All the panelists said some variation of, "make the easiest path the correct path," with Fong-Jones observing that, "teams are super lazy." Because most teams are focused on developing their service, find ways to create automatic dashboards and update runbooks. Spoons emphasized the need to create machine-readable central documentation.
Similarly, using structured logging makes information digestible. That can greatly aid looking for patterns. One of the behaviors to encourage is being able to form and test hypotheses. Having all the data from across a distributed system can become overwhelming, so you need ways to narrow your focus.
The practice of site-reliability engineering requires a different mindset than "ordinary" software engineering. Although DevOps has been an attempt to apply software engineering to IT operations, SRE takes an opposite approach when thinking about failure. This can be thought of as the duality between monitoring, which is looking for what is anticipated, and observing, where the focus is on what is unexpected.
Each of the panelists had a few pitfalls that they've seen, and hope people will avoid. Fong-Jones is wary of products that promise to easily add observability into your system. People think this comes from data and tools, but it's a capability that evolves over time, and your mindset and behavior really matter.
Spoons said individual excitement around adding observability needs to be focused on what matters most to the business. If someone goes off and does a lot of work, but it's outside the critical path, it offers no benefit, and ends up being forgotten.
Blaney wants developers to make sure they're asking the right question. Too often, a check will be made if a dependency is up, without determining if it is actually able to be used. That's a subtle distinction, and people new to the field often miss the importance of it.
Levine, who created the Squash debugger for microservices, described how working with a distributed system means activities such as debugging are only really applicable at development time.
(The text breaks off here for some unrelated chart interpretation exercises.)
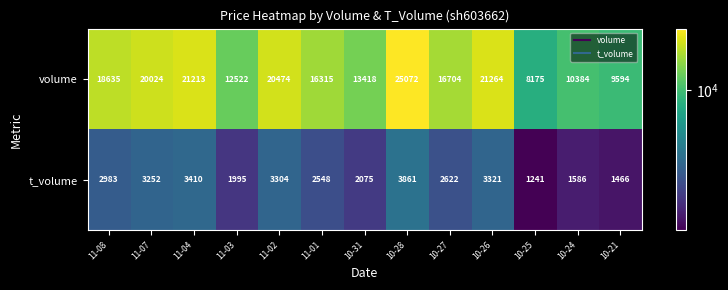

Which series has the widest spread of values?

volume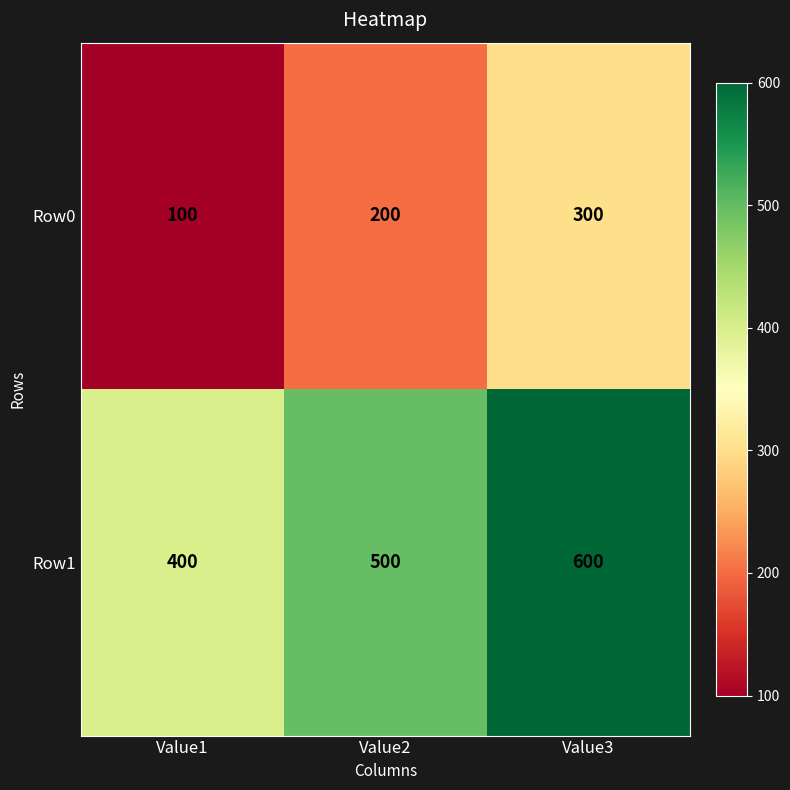

What is the smallest value displayed?

100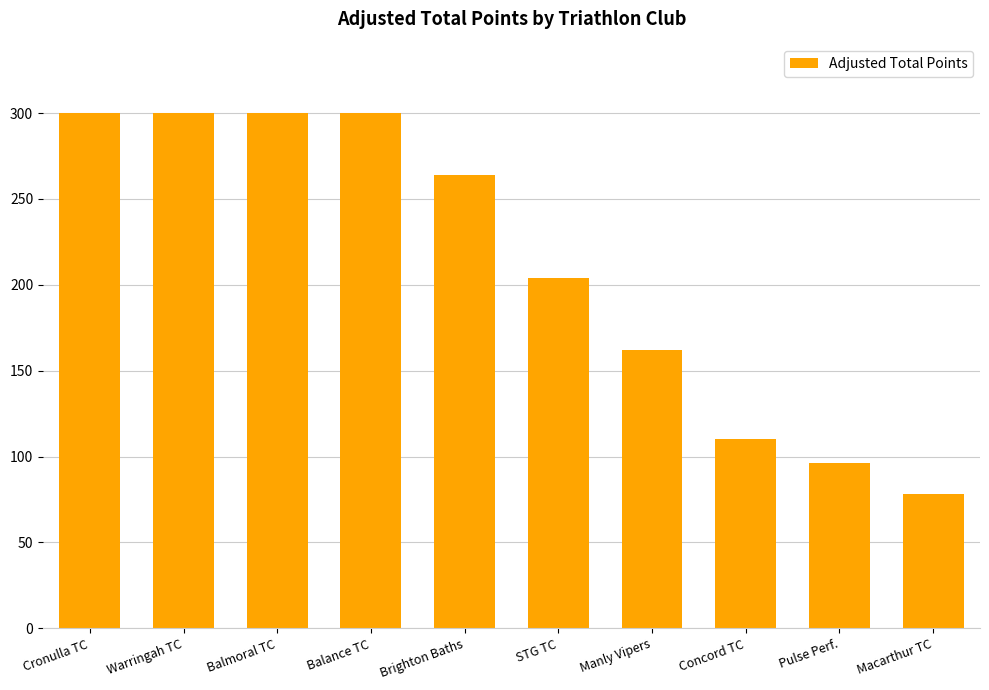

What is the change in value from STG TC to Concord TC?

-94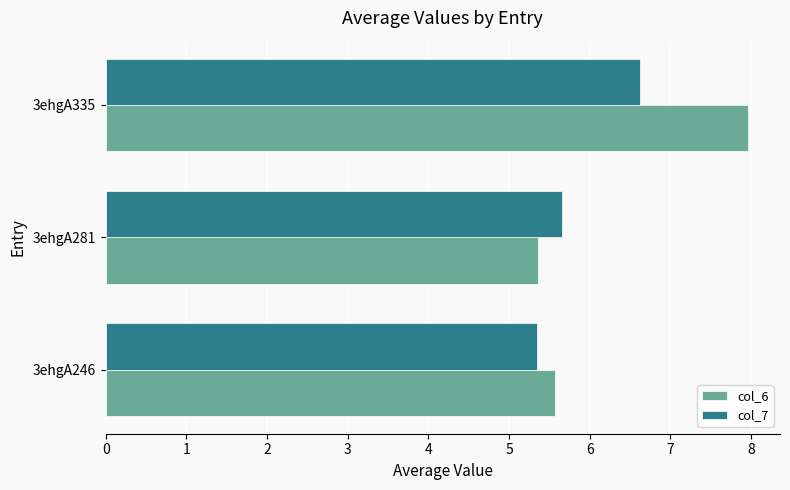

At which label does col_7 reach its peak?

3ehgA335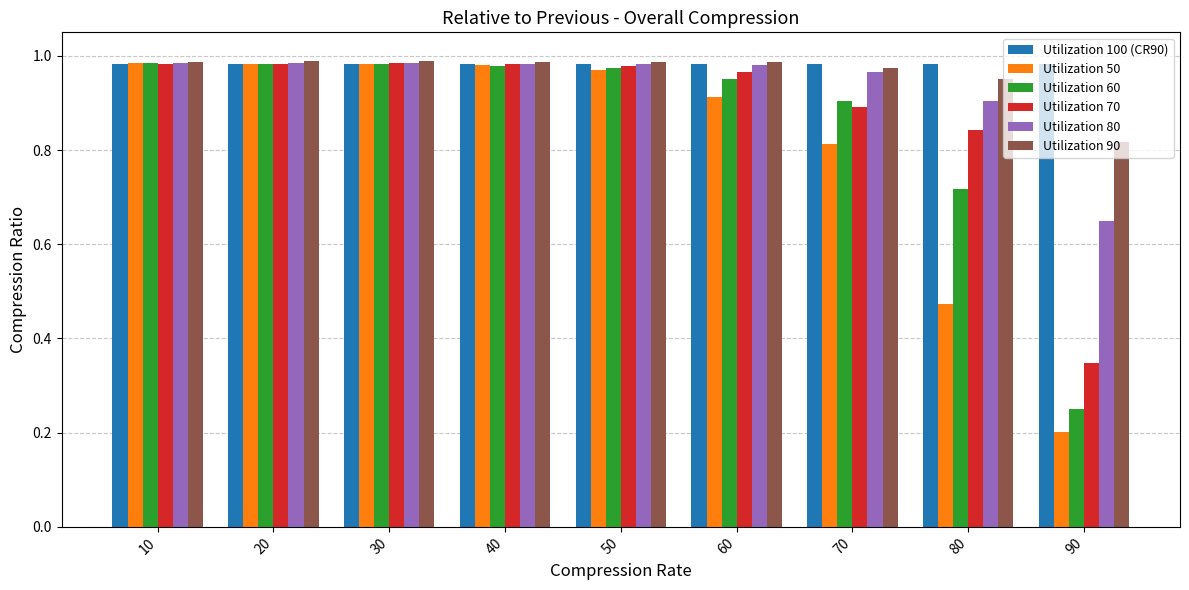

At how many categories does at least one series exceed 0?

9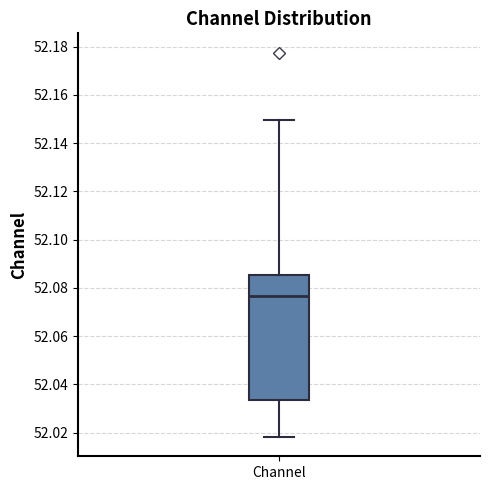

Transcribe this box plot: give where the median line is, the range the box spans, and where the two whiskers end, as read against the y-axis. The values are not printed on the chart, so give them approximately, as read against the axis.

median 52.076, box 52.034 to 52.086, whiskers 52.018 to 52.150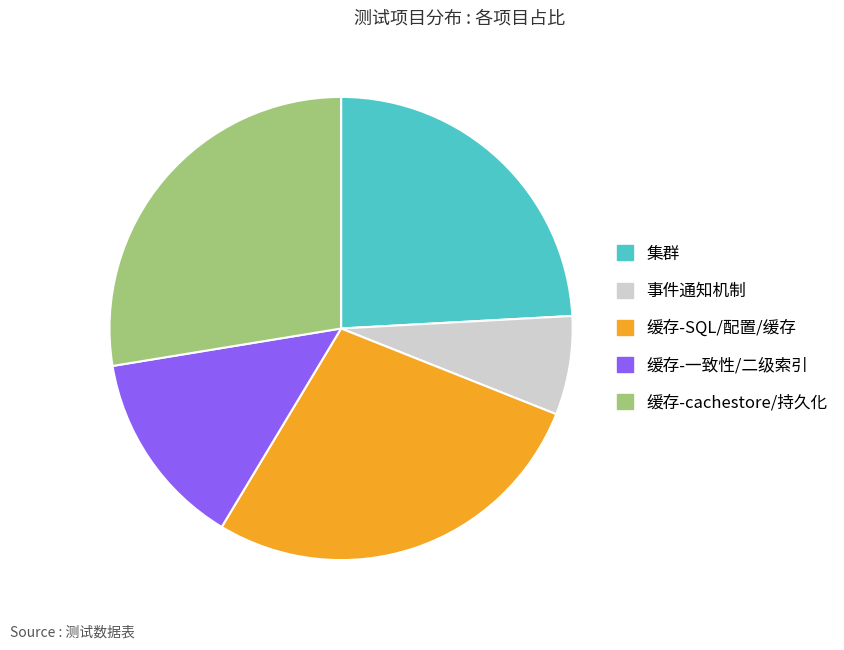

The 缓存-cachestore/持久化 slice represents 28% of the pie. True or false?

True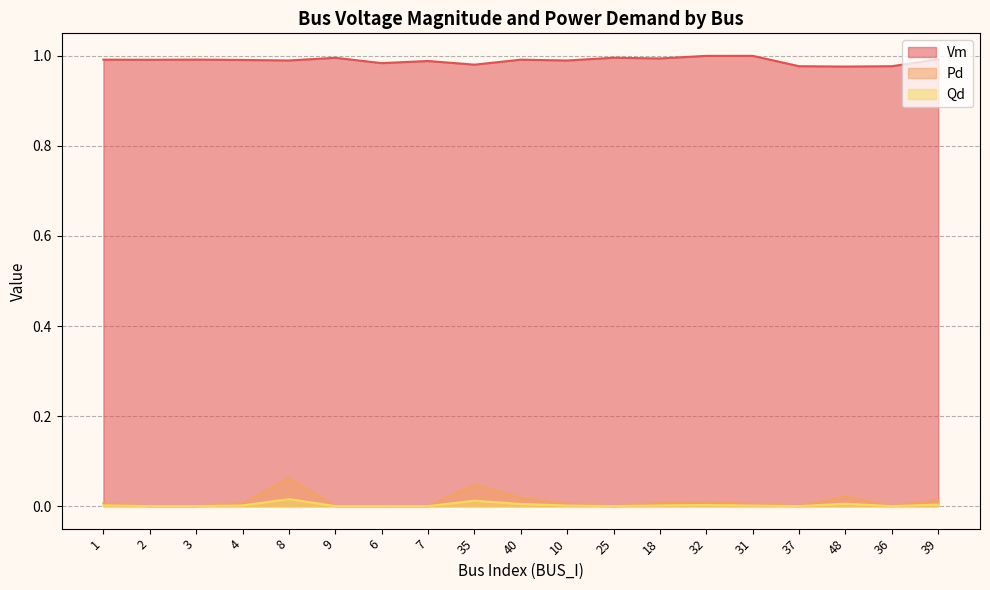

At how many categories does at least one series exceed 0?

19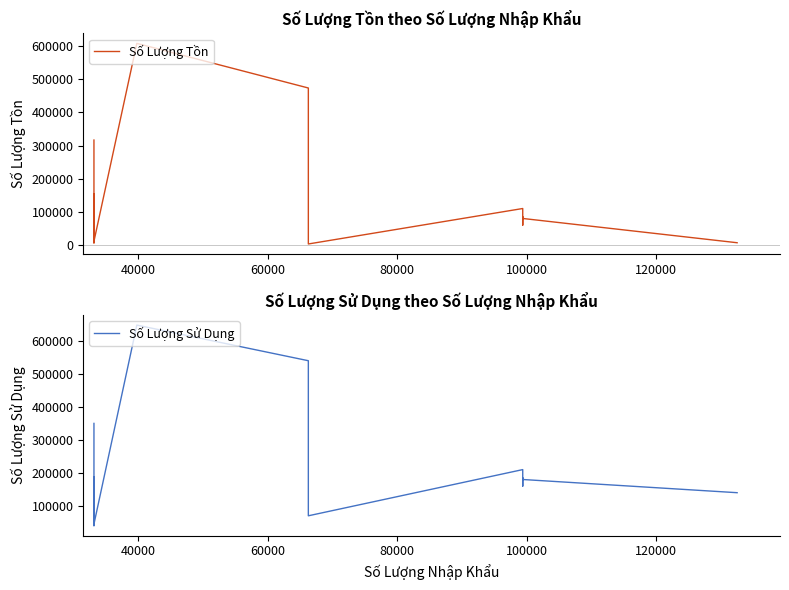

The value of Số Lượng Tồn at 140000 is 203471. True or false?

False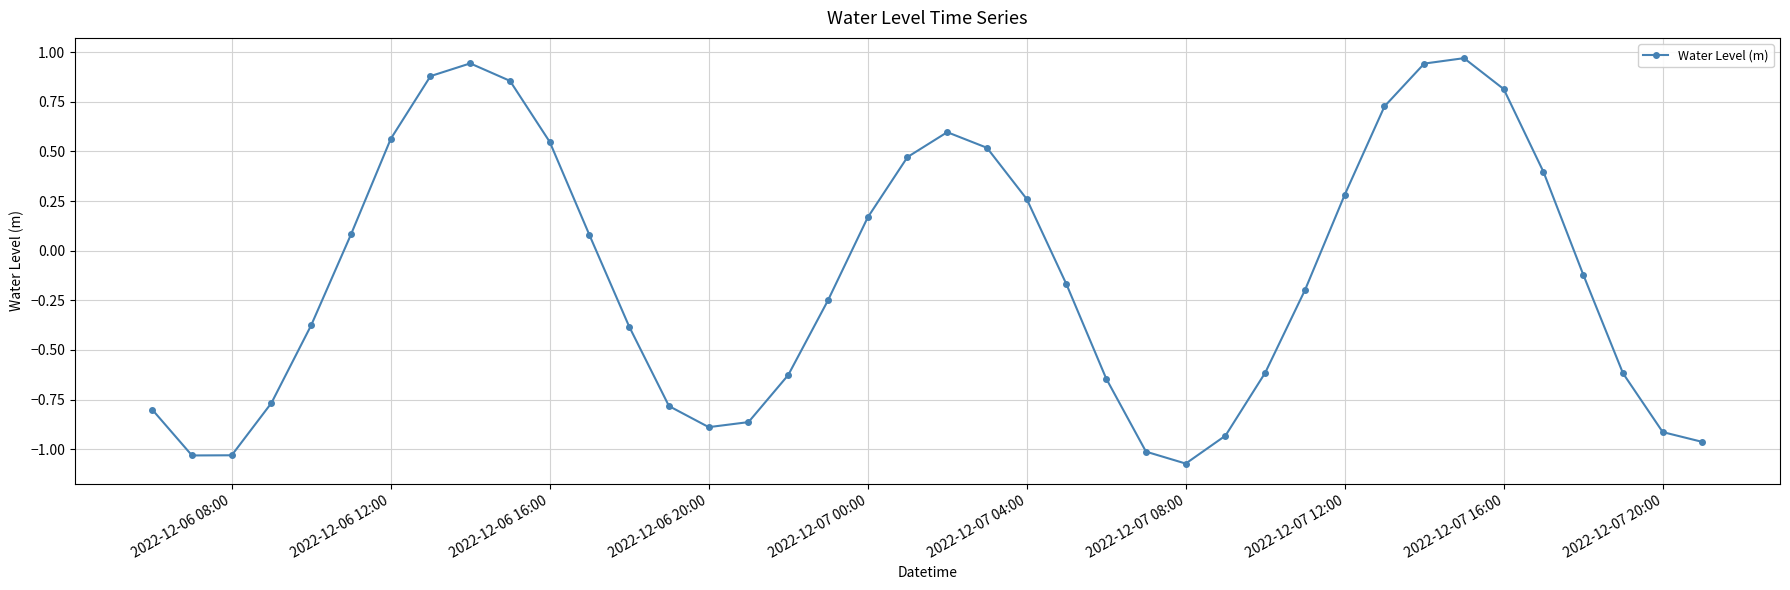

How many lines are shown in the chart?

1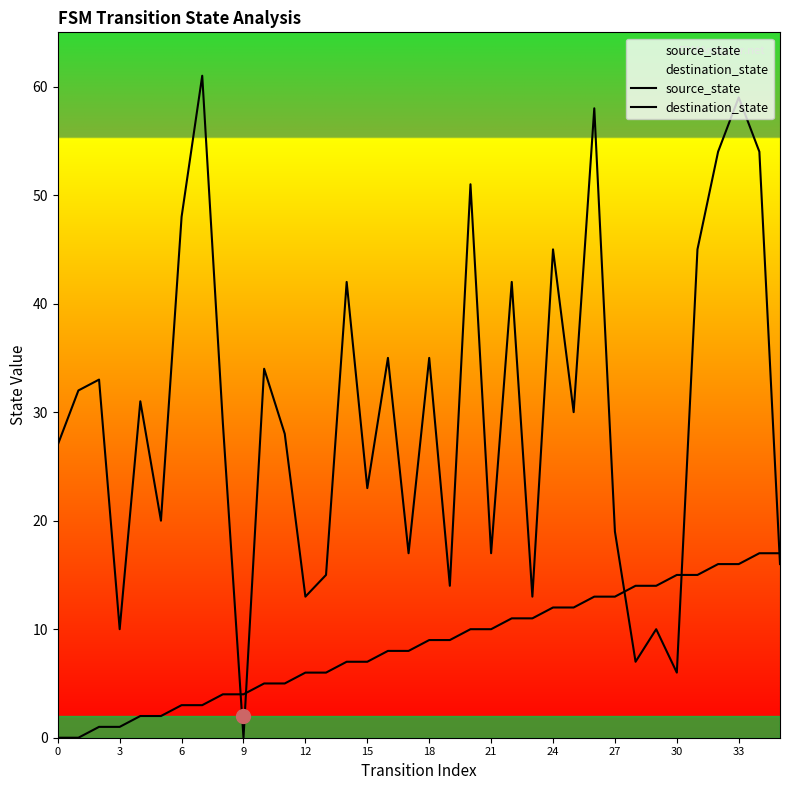

What is the difference between the second highest and second lowest values in the source_state series?

17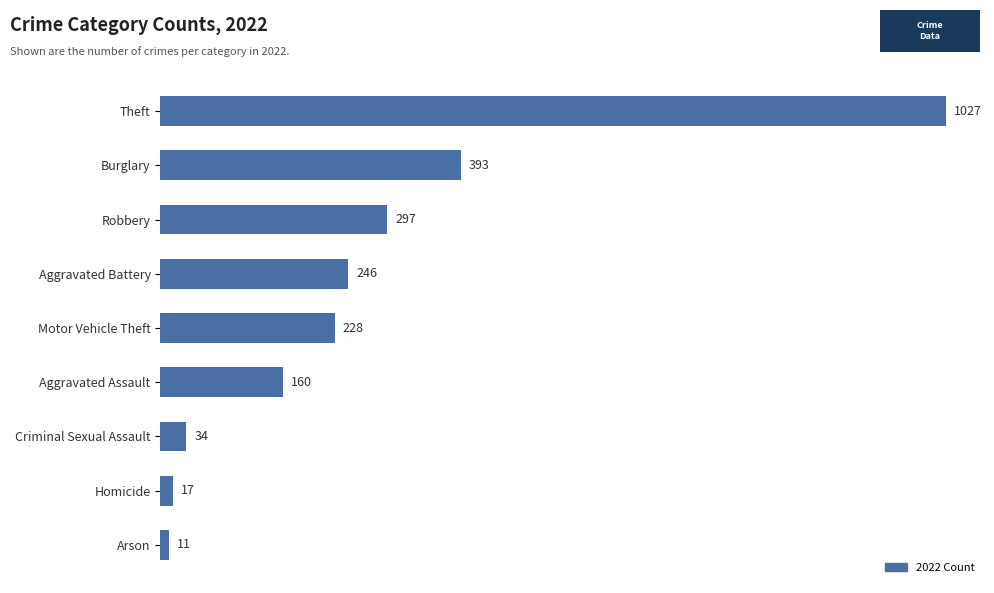

Between Burglary and Motor Vehicle Theft, which is larger?

Burglary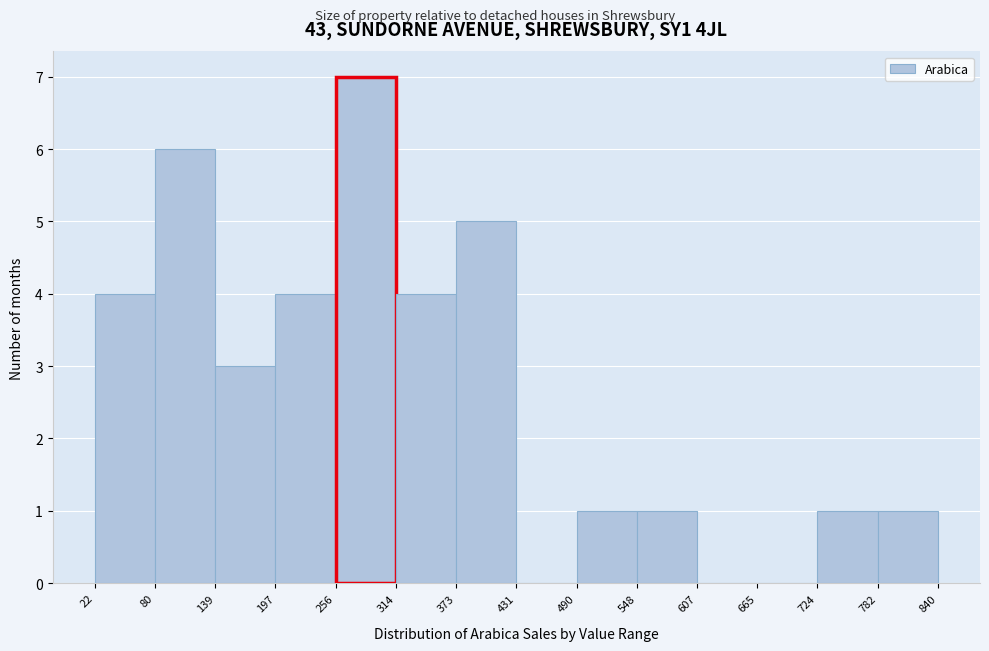

How tall is the bar that spans 724 to 782 on the x-axis? The values are not printed on the chart, so give them approximately, as read against the axis.

1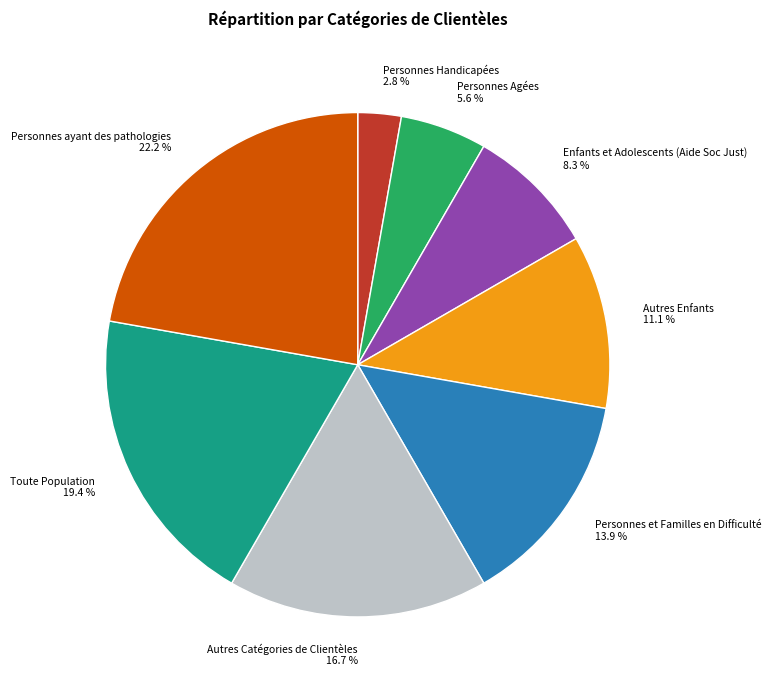

Between Personnes et Familles en Difficulté and Personnes ayant des pathologies, which is larger?

Personnes ayant des pathologies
Different techniques are needed to troubleshoot a distributed system in production. The compiled binaries have to contain not only business logic, but also some and operational logic. Levine has found using Envoy as a sidecar to be extremely helpful for adding details about traffic and service behavior.
Fong-Jones also emphasized the need to "Test in prod. Test in prod. Test in prod." You will never be able to fully recreate the production environment. To the greatest extent possible, developers should use the same tools and techniques during development as they will use to troubleshoot production outages.
The conversation wrapped up with the question of what's next for observability. In the future, systems will be providing even more data, and Spoons hopes that will result in less manual effort by humans. Levine believes we will see more self-healing systems, as they're able to analyze the state of the system and respond accordingly. She also thinks that will help address the signal-to-noise problem that can be common with observing large systems.
Blaney and Fong-Jones both cautioned against getting lost in all the data and tooling, and to keep focusing on what really matters. It's important to always ask, from a business perspective, if the system is in a good state.